In this project, autonomous locomotion planning and impedance control strategies will be designed and implemented on Exo-H3 with two purposes: 1) online shaping of personalized walking trajectory to enhance human comfort and 2) real-time adjustment of the exoskeleton impedance (flexibility) during human-robot interaction (HRI). Accordingly, intelligent control strategies will be developed for lower-limb exoskeletons (LLEs) to facilitate a balance between exoskeleton autonomy and human safety, which is technically challenging due to the non-passive and unpredictable behaviors of humans that make the detection of their intention and ensuring the flexibility of exoskeleton’s response harder.
The control strategies in this research project will advance the trending interdisciplinary research on various lower-limb pHRI tasks such as movement therapies, assistive locomotion, and human behavior assessment augmented by an exoskeleton. Accordingly, this research will advance the field of assistive robotics to have a widespread impact on the quality of life for a variety of people with disabilities and neurological conditions caused by SCI, Stroke, and other injuries/diseases.
Current students focused on developing and implementing dynamic movement primitives (DMP) based motion generation with impedance control techniques to enhance adaptability, stability, and gait efficiency. Another aim of this project is to create an intelligent controller utilizing adaptive central pattern generation (ACPG) control and reinforcement learning (RL) to improve postural stability and create personalized gait patterns.

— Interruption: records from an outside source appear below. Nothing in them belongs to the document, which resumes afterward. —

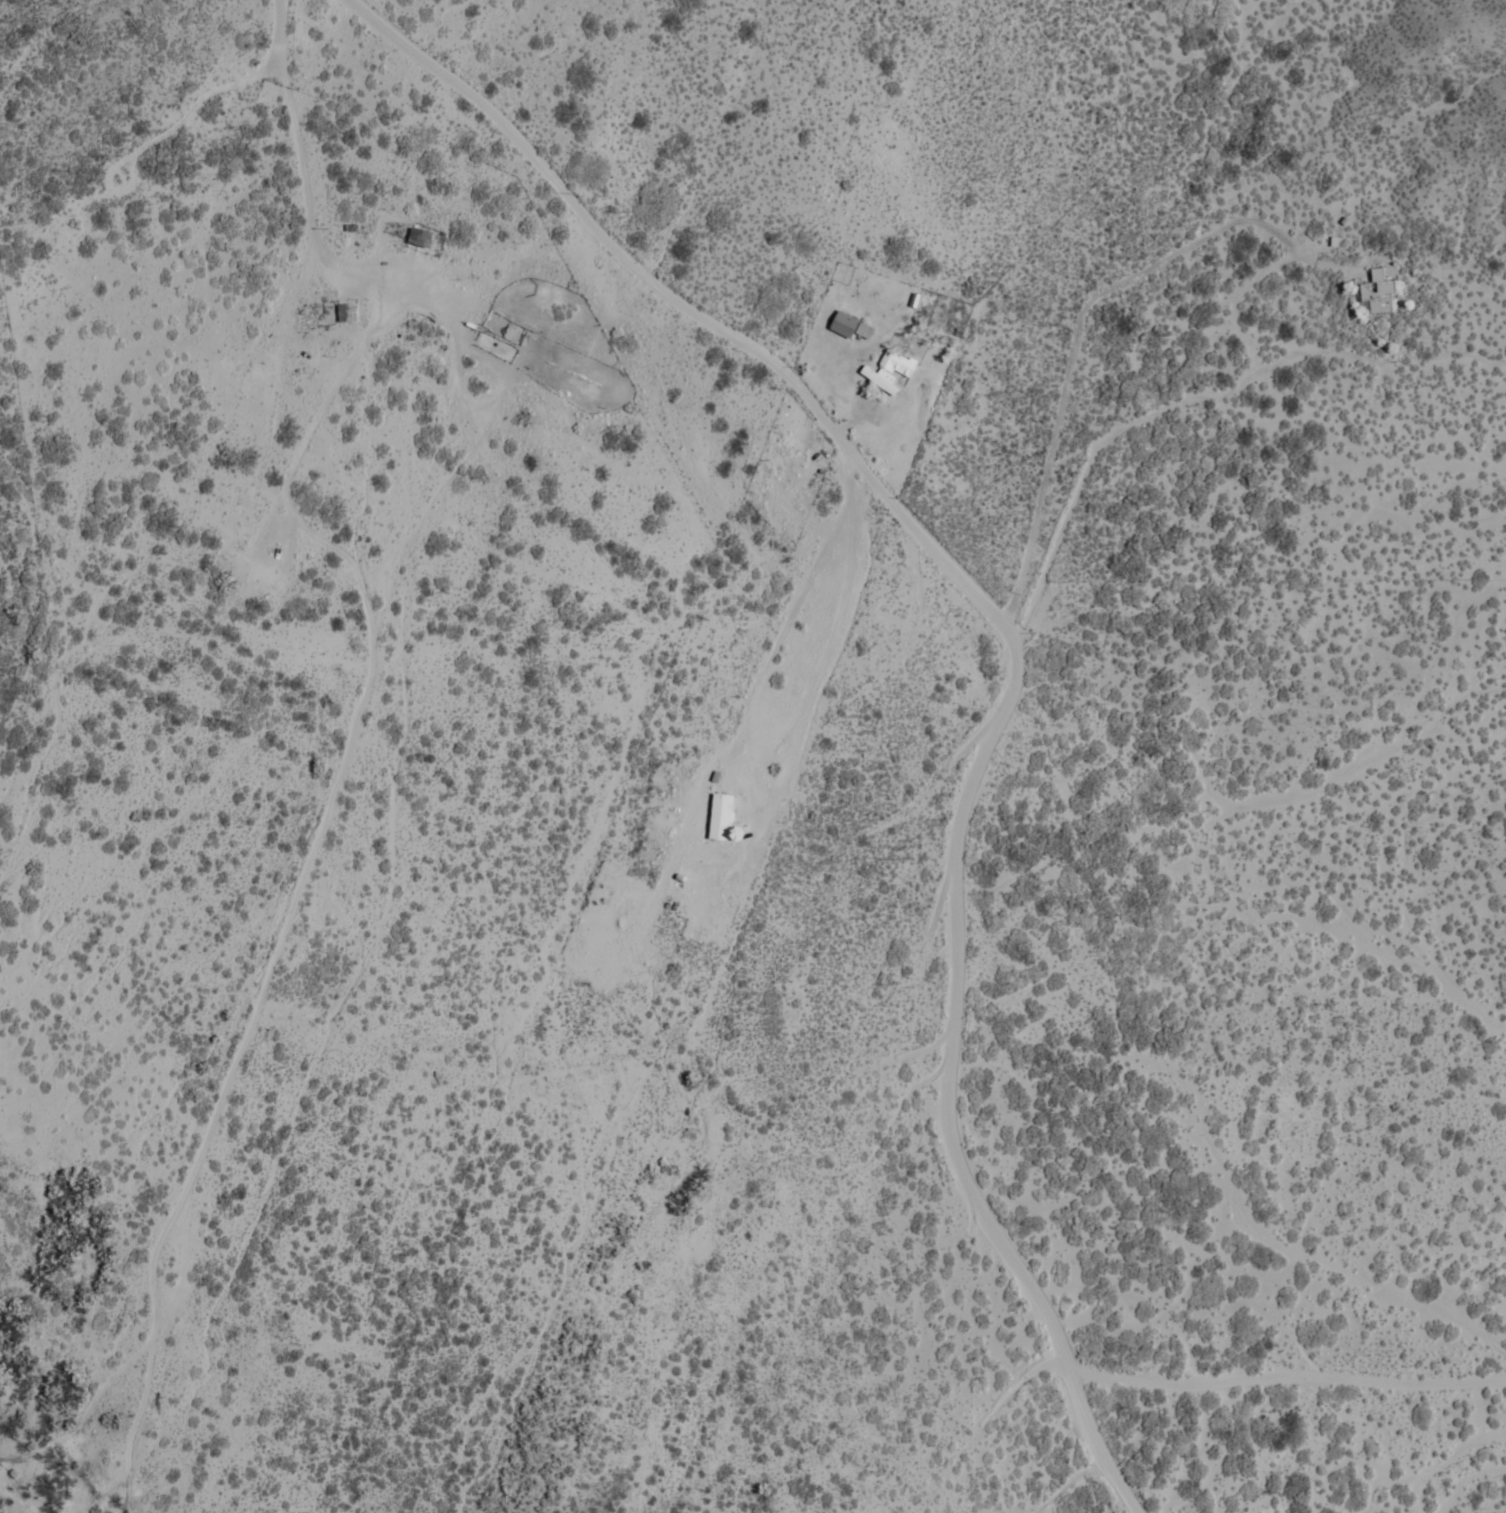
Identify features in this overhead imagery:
building: (425, 240)
building: (1377, 295)
building: (346, 315)
building: (850, 328)
building: (878, 382)
building: (787, 470)
road: (398, 767)
building: (720, 819)
road: (203, 1159)
road: (89, 1178)

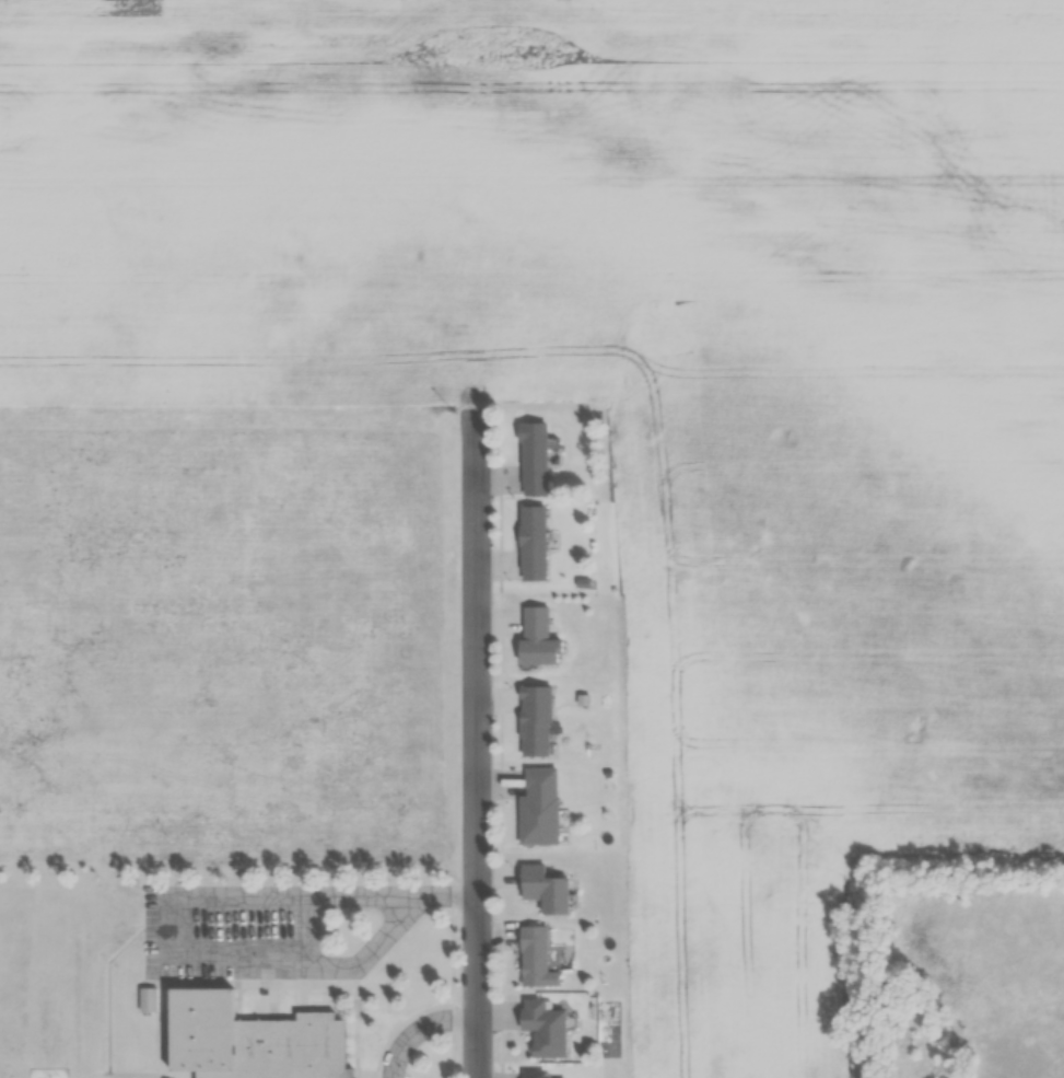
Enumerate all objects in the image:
building: (530, 458)
building: (529, 542)
building: (534, 638)
building: (532, 720)
road: (477, 735)
building: (537, 807)
road: (453, 878)
building: (541, 889)
road: (371, 895)
road: (448, 895)
road: (171, 904)
parking lot: (233, 930)
road: (453, 955)
road: (363, 958)
building: (533, 958)
building: (146, 999)
road: (420, 1027)
building: (541, 1028)
building: (246, 1040)
road: (452, 1053)
building: (530, 1074)

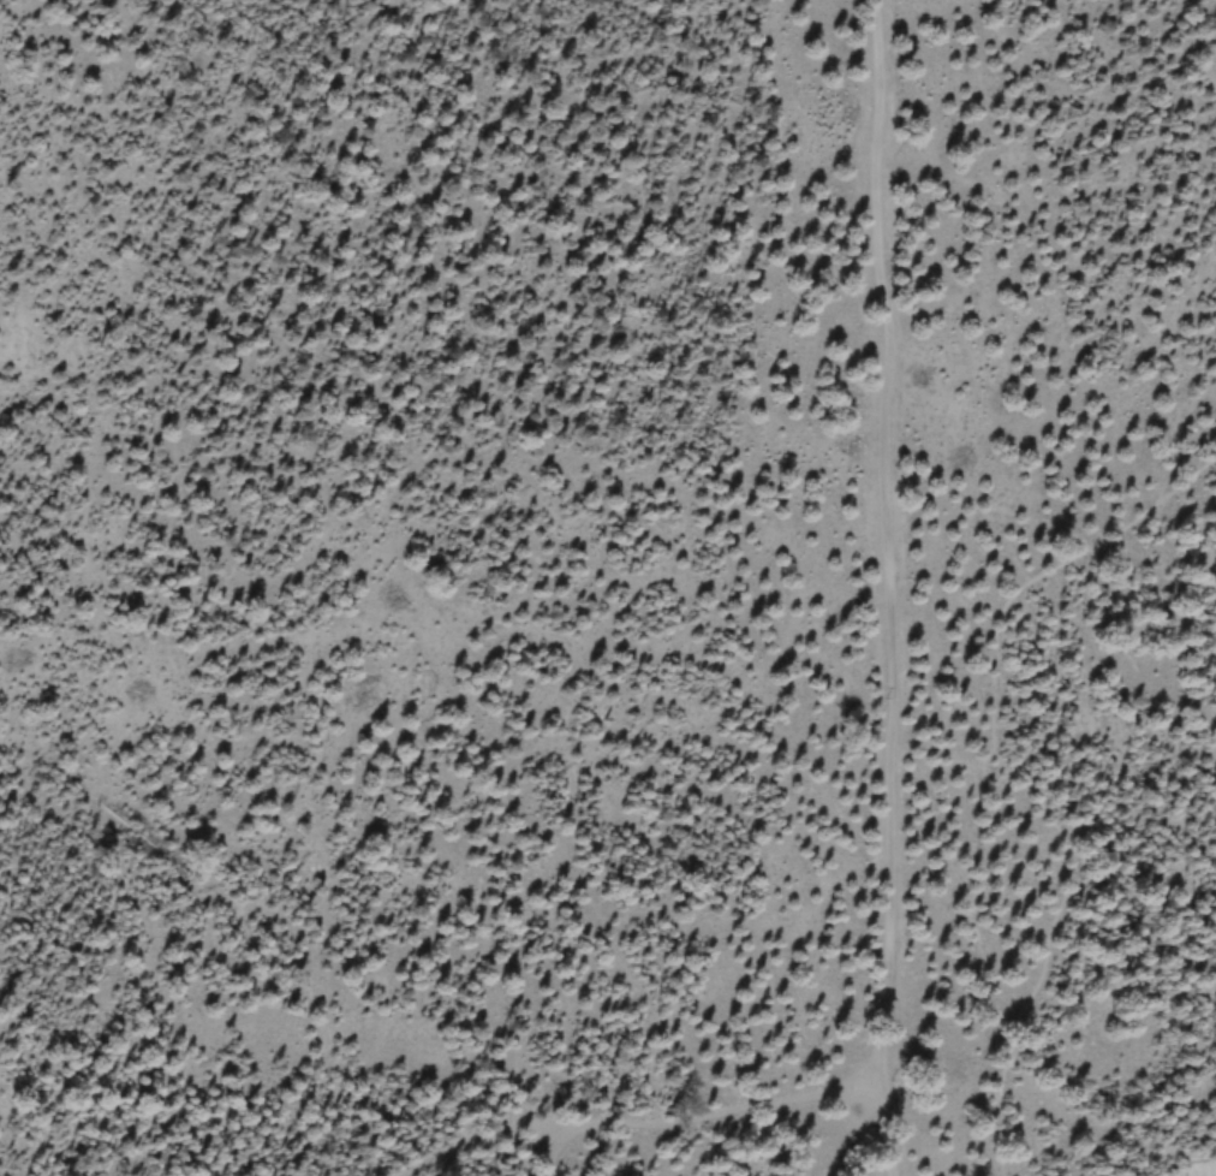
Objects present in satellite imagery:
road: (887, 588)
road: (1010, 780)

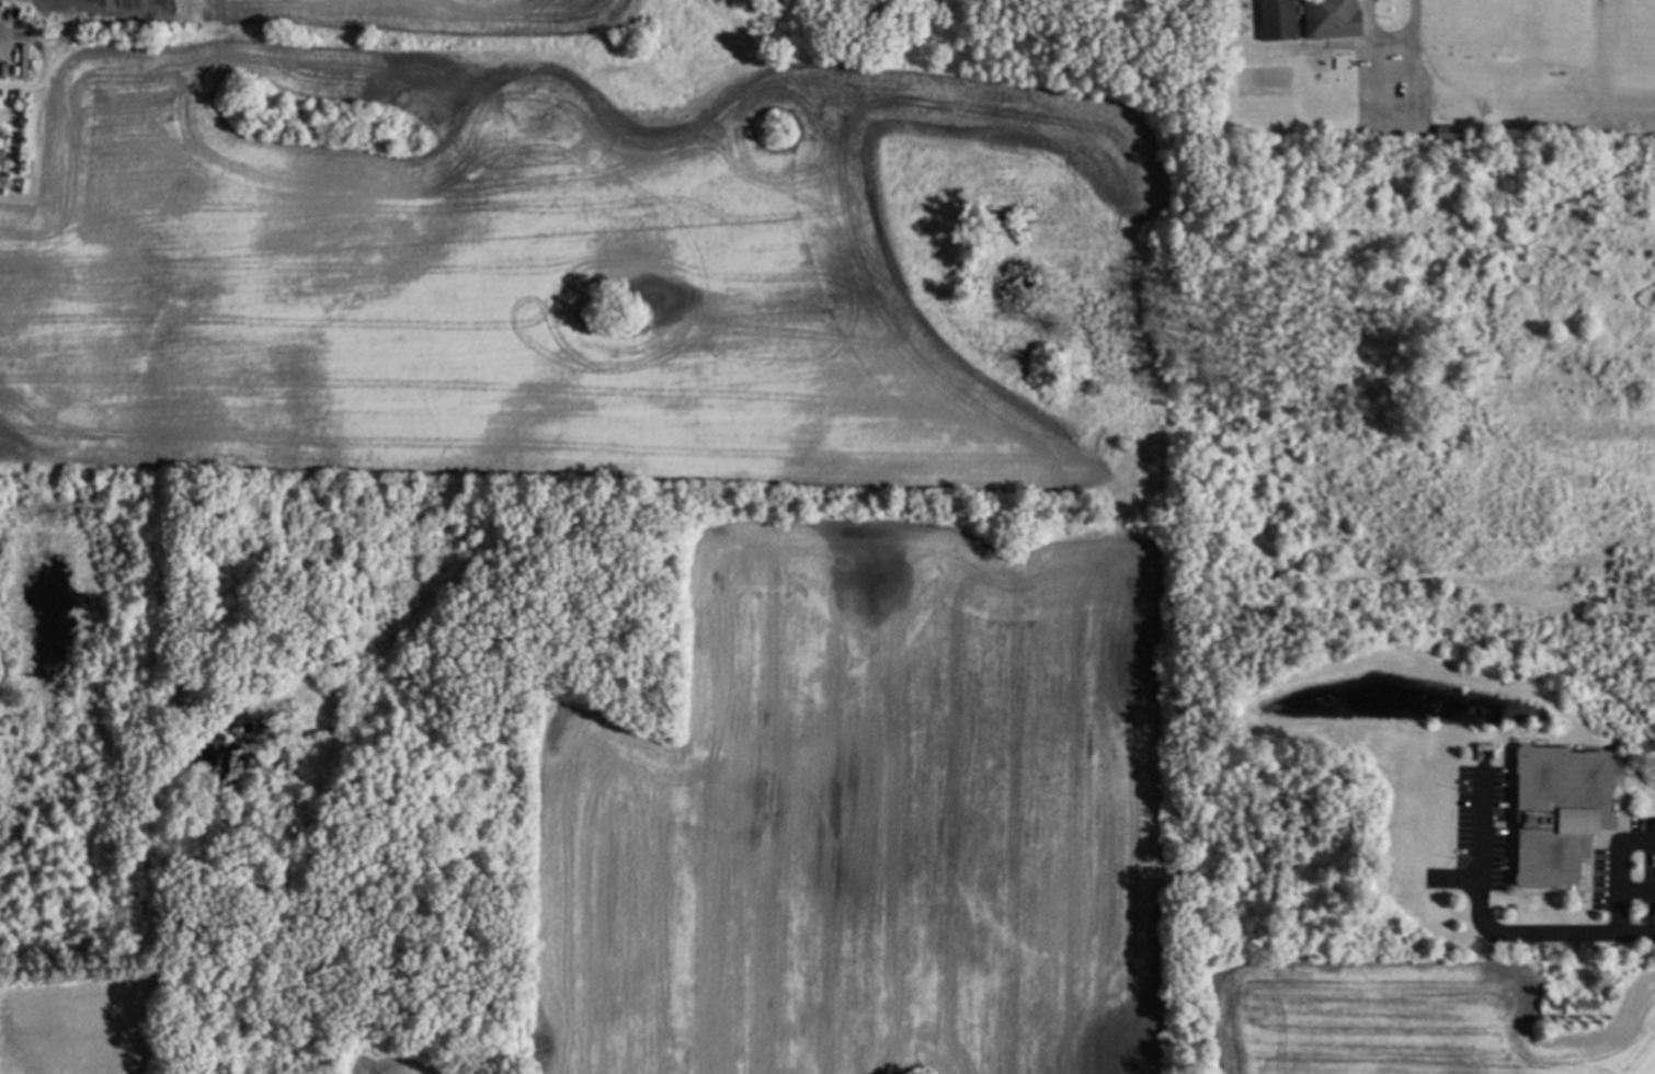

In another intelligent control strategy, we modified the hip and ankle trajectories in real-time by minimizing divergent component of motion (DCM) error using time-independent DCM- based control strategies (TIC) and time-dependent DCM-based control (TDC) strategies to improve the postural stability of LLEs. These novel strategies yielded an average of a 16% improvement in postural stability, defined by the metrics observed, and a 35% improvement in real-time DCM error between the baseline testing and the four DCM-based strategies.